Sunday 9 August 2015

MMFF Partial Charges Improvements in CDK

Some time last year Mark Williamson brought to my attention discrepancies in CDK's MMFF partial charge calculation. Investigating further it seemed to mainly be a problem with atom typing. There were two existing classes that could assigned MMFF atom types using a combination of a decision tree and string matching hose codes. The 761 molecules from the MMFF94 Validation Suite provided by Paul Kersey were used to give a more comprehensive overview then our current tests.

The results showed reasonable precision per-atom in the validation suite but were less favourable per-molecule, the best implementation assigned types to <90% of the molecules with <16% assigned correctly.

Assigned Types
(Atoms)
Correct Types
(Atoms)
Assigned Types
(Molecules)
Correct Types
(Molecules)
ForceFieldConfigurator 15576 90.1% 12932 74.8% 678 89.1% 118 15.5%
MMFF94AtomTypeMatcher 17120 99.1% 12309 71.2% 659 86.6% 75 9.9%
MmffAtomTypeMatcher 17279 100.0% 17279 100.0% 761 100.0% 761 100.0%

I wasn't keen to hard code the atom typing procedure but was delighted to find Robert Hanson of JMol had some SMARTS patterns that could be used as a starting point. After about a month of tweaking I managed to simplify the SMARTS patterns and achieve 100% precision on the validation suite.

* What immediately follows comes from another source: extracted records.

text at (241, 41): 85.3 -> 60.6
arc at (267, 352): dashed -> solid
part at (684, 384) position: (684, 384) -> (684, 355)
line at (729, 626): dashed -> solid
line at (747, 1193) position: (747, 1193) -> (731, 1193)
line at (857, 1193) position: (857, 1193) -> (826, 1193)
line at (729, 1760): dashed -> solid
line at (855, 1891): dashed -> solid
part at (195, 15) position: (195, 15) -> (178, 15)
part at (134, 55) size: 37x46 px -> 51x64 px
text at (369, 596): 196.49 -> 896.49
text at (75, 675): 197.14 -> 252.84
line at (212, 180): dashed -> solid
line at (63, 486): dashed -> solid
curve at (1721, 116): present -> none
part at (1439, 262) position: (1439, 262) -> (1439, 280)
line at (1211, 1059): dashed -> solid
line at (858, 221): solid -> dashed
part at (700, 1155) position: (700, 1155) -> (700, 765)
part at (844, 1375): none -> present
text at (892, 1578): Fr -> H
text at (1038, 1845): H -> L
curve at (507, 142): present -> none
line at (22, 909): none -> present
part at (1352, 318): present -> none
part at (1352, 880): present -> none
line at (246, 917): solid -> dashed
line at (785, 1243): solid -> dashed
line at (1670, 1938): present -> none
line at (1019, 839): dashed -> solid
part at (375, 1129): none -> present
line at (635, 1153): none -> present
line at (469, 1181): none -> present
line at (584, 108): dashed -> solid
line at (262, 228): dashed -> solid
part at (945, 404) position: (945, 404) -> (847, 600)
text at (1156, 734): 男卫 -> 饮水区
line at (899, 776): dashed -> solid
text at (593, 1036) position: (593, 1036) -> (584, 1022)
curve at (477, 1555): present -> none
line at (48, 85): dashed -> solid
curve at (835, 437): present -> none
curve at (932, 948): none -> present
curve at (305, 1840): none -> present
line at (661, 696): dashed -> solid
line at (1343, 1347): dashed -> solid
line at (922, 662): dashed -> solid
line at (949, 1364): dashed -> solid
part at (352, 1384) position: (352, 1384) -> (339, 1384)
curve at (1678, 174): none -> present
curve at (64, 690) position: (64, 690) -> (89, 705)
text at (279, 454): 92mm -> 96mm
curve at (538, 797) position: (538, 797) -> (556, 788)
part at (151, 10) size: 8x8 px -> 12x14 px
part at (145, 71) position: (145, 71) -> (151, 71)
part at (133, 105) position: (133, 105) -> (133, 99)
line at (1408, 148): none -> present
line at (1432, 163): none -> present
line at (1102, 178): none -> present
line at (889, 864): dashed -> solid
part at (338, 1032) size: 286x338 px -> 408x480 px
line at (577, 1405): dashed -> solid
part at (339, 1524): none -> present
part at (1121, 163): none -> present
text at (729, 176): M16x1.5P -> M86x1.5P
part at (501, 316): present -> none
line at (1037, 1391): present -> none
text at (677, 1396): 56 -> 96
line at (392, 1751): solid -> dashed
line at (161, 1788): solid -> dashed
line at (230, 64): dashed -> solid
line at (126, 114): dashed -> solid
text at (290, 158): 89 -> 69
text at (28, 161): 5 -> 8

You can find the SMARTS patterns here: /org/openscience/cdk/forcefield/mmff/MMFFSYMB.sma.

Apart from improving atom type assignments the charge assignment also needed updating to include charge sharing and bond class differences. This wasn't quite as simple as I first thought as the parameter set parsing also needed reworking. After many months of analysis paralysis I decided last week to just rewrite what was needed and delegate calls from the existing implementation.

Now the patch is finished, charge assignments are much better. Notice that in the previous version (labelled CDK 1.5.10) equivalent terminal oxygens and the nitrogens in imidazole anion have different values. The overall charge was also inconsistent with the formal charges.

Improved charge assignment

Roger Sayle noted to me this week that MMFF charges should not be affected by representation, for example, charge separated pi bonds in nitro groups or phosphates.

Charges are independant of representation

Many thanks to Mark and Alison Choy for reporting the problem and adding patches for debugging and testing.